Constraining the Anisotropy of the Universe from Supernovae and Gamma-ray Bursts

TL;DR

This study constrains the anisotropy of the universe using supernovae and gamma-ray burst data, finding a small but measurable anisotropic component aligned with a specific axis.

Contribution

It provides observational constraints on universe anisotropy by combining supernova and gamma-ray burst data, refining previous models with new dataset analysis.

Findings

Anisotropy magnitude D = -0.044 ± 0.018

Privileged axis at (l0, b0) = (306.1° ± 18.7°, -18.2° ± 11.2°)

Anisotropy is small, supporting isotropic models

Abstract

Recently, an anisotropic cosmological model was proposed.
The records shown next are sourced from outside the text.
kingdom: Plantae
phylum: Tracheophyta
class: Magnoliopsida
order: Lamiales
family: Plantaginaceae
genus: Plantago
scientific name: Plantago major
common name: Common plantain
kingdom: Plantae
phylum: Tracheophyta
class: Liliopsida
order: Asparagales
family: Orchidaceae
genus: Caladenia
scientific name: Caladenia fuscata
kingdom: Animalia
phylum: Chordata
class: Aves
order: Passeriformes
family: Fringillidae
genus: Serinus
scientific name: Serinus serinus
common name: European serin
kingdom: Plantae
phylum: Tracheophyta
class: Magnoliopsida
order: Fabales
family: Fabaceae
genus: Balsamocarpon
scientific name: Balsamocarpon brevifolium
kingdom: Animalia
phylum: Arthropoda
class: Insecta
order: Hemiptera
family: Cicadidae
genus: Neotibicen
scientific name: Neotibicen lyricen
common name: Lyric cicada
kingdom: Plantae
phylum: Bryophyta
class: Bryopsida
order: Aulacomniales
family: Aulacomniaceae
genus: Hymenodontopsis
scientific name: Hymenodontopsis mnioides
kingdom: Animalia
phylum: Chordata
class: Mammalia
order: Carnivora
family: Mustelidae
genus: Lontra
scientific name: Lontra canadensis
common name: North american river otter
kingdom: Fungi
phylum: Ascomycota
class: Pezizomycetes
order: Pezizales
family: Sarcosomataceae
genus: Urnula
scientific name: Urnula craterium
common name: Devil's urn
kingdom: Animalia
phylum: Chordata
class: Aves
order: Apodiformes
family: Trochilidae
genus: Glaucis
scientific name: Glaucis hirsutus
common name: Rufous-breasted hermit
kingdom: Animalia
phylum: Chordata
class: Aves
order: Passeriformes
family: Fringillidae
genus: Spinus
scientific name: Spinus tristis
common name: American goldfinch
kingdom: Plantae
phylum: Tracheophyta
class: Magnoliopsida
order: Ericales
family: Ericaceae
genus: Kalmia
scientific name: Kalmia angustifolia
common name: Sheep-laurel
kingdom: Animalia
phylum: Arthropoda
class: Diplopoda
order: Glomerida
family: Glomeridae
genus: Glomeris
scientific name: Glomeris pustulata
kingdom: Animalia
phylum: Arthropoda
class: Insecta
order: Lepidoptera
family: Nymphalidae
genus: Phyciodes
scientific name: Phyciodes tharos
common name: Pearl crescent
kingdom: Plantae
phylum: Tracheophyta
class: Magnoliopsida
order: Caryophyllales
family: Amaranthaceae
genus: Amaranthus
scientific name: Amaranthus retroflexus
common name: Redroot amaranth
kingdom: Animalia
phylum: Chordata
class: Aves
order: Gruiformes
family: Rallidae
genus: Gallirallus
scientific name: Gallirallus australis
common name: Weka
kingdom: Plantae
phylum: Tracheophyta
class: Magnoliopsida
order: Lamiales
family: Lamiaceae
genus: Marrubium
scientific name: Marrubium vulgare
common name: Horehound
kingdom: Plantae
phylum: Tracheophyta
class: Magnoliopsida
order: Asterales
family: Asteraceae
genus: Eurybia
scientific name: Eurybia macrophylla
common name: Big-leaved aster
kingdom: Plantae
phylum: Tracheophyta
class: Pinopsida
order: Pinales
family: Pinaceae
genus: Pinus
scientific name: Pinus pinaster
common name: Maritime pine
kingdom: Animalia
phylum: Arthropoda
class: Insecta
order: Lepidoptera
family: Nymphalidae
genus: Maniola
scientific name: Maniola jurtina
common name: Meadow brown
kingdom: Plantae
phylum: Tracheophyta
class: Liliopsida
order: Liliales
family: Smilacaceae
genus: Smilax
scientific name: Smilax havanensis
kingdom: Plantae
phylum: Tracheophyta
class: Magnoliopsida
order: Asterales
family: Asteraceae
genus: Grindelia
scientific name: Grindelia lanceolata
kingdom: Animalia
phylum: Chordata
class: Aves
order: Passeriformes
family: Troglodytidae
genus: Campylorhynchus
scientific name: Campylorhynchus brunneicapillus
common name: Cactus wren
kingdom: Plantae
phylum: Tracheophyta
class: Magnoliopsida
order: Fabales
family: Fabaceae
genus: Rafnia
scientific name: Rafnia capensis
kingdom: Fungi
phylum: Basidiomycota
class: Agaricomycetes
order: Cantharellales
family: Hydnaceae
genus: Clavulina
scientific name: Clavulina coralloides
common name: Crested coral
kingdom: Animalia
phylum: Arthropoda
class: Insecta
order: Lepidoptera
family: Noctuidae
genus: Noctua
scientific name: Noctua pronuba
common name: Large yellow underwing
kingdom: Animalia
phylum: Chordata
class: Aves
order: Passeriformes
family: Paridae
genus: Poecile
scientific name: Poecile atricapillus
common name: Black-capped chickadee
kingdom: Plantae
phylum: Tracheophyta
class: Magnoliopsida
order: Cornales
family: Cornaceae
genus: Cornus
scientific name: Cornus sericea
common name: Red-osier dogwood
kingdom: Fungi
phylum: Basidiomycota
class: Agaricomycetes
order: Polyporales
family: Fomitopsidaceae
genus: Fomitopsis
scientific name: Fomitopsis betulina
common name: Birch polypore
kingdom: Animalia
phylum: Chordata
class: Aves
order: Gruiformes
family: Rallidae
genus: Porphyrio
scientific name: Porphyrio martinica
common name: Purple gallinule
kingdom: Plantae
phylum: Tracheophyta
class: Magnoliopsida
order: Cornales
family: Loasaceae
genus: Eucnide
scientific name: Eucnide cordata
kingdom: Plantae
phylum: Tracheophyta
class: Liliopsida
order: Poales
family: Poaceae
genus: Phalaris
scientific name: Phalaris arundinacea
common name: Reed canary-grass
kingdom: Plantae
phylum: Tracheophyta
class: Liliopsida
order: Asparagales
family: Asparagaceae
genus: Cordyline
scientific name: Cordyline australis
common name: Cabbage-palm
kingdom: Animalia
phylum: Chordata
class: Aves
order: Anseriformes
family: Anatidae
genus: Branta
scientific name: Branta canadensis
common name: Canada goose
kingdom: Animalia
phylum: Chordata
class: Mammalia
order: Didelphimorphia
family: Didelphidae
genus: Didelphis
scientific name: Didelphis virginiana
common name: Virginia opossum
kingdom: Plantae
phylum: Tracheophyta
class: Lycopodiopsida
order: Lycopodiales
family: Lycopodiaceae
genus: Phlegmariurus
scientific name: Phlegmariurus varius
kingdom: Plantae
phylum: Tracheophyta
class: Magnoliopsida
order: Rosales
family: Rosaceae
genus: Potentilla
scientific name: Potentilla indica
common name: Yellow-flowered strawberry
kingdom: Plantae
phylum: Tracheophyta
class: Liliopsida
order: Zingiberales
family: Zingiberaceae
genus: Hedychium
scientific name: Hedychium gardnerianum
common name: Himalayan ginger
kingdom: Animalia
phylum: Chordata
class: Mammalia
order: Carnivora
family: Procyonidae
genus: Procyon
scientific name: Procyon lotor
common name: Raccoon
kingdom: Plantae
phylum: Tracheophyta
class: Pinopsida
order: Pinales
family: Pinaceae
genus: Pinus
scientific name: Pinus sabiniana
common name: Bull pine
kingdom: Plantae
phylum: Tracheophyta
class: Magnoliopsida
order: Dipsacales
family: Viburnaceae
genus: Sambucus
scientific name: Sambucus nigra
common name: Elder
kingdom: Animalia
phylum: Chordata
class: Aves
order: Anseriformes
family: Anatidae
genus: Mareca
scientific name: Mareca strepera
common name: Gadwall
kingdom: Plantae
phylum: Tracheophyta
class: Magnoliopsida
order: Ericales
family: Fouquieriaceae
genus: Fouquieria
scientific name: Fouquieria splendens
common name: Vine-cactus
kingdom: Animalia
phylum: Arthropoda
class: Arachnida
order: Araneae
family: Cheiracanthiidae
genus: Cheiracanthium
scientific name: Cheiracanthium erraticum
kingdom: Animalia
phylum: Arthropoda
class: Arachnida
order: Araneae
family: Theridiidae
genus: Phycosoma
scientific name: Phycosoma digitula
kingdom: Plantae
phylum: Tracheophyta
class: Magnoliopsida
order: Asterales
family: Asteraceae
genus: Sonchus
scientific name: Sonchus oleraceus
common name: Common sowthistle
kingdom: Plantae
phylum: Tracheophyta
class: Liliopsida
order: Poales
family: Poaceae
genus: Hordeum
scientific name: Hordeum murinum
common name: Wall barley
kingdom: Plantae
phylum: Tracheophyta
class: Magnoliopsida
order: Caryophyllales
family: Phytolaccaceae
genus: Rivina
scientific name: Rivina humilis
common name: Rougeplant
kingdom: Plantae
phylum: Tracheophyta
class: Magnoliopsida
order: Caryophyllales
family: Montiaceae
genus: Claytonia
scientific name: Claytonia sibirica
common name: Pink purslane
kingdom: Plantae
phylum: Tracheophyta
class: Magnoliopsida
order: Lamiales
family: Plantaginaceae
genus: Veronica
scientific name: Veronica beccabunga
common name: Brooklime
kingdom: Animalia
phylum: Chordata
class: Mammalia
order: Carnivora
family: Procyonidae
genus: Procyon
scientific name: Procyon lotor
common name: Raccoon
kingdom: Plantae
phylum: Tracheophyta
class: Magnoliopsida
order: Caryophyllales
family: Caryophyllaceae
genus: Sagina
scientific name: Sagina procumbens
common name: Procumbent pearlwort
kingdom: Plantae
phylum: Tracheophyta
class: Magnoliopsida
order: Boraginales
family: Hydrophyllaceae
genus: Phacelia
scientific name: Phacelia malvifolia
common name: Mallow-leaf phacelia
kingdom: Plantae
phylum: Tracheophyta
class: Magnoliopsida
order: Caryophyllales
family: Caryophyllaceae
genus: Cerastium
An arbitrary 1-form, which picks out a privileged axis in the universe, was added to the Friedmann-Robertson-Walker line element. The distance-redshift relation was modified such that it is direction dependent. In this paper, we use the Union2 dataset and 59 high-redshift gamma-ray bursts to give constraints on the anisotropy of the universe. The results show that the magnitude of anisotropy is about $D=-0.044\pm0.018$, and the privileged axis points towards the direction $(l_0,b_0)=(306.1^{\circ}\pm 18.7^{\circ},-18.2^{\circ}\pm 11.2^{\circ})$ in the galactic coordinate system. The anisotropy is small and the isotropic cosmological model is an excellent approximation.